I think he could have gotten away with naming his daughter Photophone, but he would have to pronounce it as if she were a character from an ancient greek epic: phoTOphoNEE.

Years and years ago, I took a photo set of the Santa Cruz boardwalk and all of its beautifully painted buildings and rides, in the middle of January when it was completely and utterly devoid of people. I think I encountered one person the entire visit. I was thrilled because it let me add a second album to my collection of “places that are gorgeous and deserve photographs taken of them without all those annoying people in the way”, and I celebrated the reactions from people. Which were, more or less, that is was incredibly weird to see it portrayed in perfectly normal lighting and color and tone, but missing the one thing that everyone takes for granted: passersby.

Anyways, I reawoke this old dead account (I have since changed names everywhere, here too) so I can link the album and talk about it.

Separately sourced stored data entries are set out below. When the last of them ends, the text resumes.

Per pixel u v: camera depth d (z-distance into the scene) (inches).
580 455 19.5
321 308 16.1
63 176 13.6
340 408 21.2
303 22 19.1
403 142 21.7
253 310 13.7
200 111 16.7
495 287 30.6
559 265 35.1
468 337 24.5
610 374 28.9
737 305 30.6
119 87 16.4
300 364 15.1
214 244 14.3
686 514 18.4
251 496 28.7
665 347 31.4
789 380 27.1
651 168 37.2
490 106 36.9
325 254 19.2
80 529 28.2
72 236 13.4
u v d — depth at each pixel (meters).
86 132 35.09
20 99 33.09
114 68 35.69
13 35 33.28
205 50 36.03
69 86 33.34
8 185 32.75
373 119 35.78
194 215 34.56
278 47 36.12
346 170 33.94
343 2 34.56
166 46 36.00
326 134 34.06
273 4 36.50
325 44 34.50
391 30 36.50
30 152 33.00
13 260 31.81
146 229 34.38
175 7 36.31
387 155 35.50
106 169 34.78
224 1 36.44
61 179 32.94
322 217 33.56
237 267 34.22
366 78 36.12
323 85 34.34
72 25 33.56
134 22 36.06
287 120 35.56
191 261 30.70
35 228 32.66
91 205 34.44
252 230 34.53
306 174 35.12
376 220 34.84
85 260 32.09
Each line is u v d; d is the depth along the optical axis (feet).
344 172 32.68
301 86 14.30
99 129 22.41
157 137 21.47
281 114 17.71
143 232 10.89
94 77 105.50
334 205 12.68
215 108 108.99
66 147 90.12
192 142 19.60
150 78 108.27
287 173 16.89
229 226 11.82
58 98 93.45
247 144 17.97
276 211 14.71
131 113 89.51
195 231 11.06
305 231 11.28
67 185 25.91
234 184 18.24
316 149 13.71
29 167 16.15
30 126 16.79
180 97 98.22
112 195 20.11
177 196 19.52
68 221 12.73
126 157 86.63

Not because I care about appreciation of my photos, but because as an early adopter of the trend, I found it was possible to create the eeriness of today’s ’liminal spaces’ without the ‘lifeless’ characteristics of the Backrooms, House of Leaves, an so on. It’s a lot easier to create that feeling with decay, with monotonality, with cookie-cutter cubicle mazes; and, the theory tends to connect with people more readily as plausible if you include ‘rotted by time and age’ to justify the emptiness as Horizon Zero Dawn and Last of Is both lovingly demonstrated.

But at the core of all of this modern liminal, is portraying human-dense spaces as human-zero, and then confronting the eternal question that haunts humanity: “What happens in the dark forest when no humans are observing?” Whether it’s a cubicle maze or a carnival ride, as the world grows more and more crowded and lonely, it’s no wonder that we want to spy on our busiest spaces after we’ve all gone home for the day. What do they get up to? Where did all the people go? Is this merely a painting of a screaming person on a wall, or is this space empty because they were consumed?

https://www.flickr.com/photos/floatingatoll/albums/721576328...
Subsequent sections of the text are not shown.